Released in 1979, Nahéma is like an ode to the rose. Nahéma is a rose explosion that calls up the vision of what a rose is supposed to be.
In Bottle: Lush rose in that familiar Guerlain smell. Beautifully dense and musky delicate roses. So sweet that for a moment I’m thinking I smell cherry or anise instead but it’s all rose from here.
Applied: Big and fantastic and familiar. The rose goes on strong, comes out of the gates yelling and makes itself known. This is what a rose is supposed to smell like. A little sweet, a little floral, clean and dewy. Tea rose is what I’m smelling, and tea rose to me has a lighter, sweeter fragrance often used as a subtle addition but in Nahéma is the primary focus. I get roses for hours and hours as Nahéma has some fantastic staying power. The dry down is a lovely sweet rose on woodsy base and that familiar Guerlain scent.
Extra: Apparently, Luca Turin in The Guide shares with us a little rumor. That Nahéma, the greatest rose fragrance in perfumery, was made without any rose oil.
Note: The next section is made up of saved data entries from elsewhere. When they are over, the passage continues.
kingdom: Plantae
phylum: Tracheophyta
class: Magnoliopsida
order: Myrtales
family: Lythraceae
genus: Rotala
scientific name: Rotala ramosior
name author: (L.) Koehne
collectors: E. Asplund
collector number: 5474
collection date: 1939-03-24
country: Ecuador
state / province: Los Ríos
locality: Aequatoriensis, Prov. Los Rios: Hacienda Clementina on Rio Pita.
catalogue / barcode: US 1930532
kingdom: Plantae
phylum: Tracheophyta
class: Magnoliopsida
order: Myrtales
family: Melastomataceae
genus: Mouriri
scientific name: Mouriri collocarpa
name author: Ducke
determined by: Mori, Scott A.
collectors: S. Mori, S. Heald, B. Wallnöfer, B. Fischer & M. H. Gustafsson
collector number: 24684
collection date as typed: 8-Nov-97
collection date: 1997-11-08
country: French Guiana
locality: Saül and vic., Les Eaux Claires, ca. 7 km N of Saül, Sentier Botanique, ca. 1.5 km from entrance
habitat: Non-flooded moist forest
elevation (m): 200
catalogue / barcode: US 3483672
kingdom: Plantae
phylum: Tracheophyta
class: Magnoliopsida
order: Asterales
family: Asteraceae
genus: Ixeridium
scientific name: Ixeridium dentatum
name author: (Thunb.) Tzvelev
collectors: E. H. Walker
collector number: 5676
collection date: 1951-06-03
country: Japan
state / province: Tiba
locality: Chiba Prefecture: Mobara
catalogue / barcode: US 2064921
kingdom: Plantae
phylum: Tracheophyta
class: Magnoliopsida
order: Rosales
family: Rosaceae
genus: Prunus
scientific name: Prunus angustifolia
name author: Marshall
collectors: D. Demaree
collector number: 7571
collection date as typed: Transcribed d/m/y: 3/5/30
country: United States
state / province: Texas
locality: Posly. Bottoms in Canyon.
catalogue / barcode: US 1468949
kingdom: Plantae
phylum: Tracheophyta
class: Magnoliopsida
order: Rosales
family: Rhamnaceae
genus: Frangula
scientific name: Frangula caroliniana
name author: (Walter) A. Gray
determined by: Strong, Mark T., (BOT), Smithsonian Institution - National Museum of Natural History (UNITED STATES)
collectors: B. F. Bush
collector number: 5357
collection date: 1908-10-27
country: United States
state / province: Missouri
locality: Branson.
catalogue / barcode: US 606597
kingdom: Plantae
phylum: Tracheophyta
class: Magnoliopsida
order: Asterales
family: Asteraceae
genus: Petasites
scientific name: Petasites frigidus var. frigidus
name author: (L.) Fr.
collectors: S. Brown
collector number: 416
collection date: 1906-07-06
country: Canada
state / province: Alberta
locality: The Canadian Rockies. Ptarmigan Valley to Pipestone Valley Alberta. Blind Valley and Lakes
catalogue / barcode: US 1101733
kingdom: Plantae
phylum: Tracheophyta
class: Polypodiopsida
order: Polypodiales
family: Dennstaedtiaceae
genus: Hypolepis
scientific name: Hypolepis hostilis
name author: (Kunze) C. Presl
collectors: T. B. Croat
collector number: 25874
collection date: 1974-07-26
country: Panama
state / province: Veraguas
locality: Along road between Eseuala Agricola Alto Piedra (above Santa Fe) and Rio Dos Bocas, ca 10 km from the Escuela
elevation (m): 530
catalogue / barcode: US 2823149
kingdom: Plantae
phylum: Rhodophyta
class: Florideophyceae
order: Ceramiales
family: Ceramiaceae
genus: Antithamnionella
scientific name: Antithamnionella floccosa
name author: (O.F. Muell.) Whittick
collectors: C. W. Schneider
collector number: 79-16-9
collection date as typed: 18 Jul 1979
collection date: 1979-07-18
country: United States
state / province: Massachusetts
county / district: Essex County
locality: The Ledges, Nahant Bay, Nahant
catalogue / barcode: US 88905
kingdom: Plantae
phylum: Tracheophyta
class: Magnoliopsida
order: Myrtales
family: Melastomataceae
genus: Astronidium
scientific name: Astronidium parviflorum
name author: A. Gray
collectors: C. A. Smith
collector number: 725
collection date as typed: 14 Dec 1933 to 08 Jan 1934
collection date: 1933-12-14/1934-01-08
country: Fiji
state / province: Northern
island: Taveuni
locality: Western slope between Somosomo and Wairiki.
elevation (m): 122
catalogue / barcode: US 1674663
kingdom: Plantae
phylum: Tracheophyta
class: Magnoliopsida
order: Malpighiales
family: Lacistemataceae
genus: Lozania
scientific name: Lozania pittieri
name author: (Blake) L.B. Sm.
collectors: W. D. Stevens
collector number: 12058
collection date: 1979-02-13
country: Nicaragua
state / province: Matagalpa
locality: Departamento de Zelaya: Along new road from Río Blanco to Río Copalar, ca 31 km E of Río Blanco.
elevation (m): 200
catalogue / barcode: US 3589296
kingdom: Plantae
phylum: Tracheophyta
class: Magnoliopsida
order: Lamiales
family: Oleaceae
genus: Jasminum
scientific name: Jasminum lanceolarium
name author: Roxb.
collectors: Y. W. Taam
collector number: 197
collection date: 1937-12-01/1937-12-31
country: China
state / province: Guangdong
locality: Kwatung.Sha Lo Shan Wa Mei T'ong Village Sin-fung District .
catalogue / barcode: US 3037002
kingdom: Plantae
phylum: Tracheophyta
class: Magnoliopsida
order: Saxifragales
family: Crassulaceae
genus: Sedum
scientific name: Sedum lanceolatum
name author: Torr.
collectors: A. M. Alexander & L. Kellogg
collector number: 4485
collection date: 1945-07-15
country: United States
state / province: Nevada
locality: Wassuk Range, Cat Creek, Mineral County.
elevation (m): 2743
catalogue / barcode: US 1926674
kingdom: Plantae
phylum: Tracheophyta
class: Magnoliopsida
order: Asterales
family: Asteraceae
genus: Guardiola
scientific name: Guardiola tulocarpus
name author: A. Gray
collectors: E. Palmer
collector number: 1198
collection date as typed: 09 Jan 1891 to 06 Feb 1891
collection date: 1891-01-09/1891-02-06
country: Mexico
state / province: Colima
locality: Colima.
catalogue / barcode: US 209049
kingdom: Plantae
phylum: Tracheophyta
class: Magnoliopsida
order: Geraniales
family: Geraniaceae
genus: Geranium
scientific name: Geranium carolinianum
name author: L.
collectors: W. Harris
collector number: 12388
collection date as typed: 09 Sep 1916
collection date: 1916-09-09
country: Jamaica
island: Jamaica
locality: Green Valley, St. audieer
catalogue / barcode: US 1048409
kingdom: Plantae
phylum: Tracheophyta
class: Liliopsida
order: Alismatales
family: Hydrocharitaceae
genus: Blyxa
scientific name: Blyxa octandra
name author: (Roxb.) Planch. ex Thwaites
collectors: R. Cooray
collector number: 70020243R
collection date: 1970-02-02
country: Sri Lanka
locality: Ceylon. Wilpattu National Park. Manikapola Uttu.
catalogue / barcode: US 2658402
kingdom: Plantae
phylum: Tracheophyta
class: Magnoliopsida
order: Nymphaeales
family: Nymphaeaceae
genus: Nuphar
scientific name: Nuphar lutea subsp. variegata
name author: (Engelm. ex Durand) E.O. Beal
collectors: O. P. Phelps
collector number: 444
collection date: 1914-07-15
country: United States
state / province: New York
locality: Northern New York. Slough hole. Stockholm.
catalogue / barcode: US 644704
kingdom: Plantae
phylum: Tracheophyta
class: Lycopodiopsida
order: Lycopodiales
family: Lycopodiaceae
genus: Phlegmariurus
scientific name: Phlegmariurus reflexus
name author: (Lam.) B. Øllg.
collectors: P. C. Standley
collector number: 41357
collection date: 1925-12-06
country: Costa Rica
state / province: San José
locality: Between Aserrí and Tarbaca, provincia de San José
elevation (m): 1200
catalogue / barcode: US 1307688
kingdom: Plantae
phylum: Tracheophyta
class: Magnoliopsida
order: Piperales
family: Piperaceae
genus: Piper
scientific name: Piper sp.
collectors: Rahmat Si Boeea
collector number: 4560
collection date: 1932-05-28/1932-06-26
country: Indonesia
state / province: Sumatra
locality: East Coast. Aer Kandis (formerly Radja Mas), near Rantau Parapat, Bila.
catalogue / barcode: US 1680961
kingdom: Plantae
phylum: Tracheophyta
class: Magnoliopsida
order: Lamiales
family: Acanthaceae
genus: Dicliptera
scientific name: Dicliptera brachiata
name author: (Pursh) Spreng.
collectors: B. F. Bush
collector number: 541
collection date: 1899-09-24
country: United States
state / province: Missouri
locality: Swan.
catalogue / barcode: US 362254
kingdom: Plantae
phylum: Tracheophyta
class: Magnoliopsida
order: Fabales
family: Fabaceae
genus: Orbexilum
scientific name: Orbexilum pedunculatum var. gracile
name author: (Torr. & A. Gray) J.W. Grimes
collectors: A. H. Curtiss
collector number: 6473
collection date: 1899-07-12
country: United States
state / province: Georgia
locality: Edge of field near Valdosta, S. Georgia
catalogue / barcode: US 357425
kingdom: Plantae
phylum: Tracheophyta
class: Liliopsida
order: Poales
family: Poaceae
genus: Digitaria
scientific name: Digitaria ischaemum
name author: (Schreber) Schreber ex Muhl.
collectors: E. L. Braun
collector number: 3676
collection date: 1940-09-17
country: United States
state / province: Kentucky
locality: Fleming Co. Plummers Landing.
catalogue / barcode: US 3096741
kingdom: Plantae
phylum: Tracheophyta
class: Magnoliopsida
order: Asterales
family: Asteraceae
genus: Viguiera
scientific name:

Design: The image in this post is not the bottle design that I’m talking about in this section. The modern Nahéma bottle that I held and sprayed is a mostly flat, rather boring bottle design whose shape is reminiscent of Tommy Girl except lacking that third dimension. It’s dull, drab and uninteresting and I wish they hadn’t changed it from the old bottle. But the bottle certainly is functional at least.
Fragrance Family: Soliflore Oriental
Notes: Rose, peach, vanilla, woods.
Even if you hate roses I highly recommend giving this a sniff. If not so you can find the perfect perfume but to know what conceptual rose smells like. If the rumor is true, that Nahéma doesn’t contain any actual rose oil then the mind-boggling alone is worth a smell.
Reviewed in This Post: Nahéma, 2003, Eau de Parfum.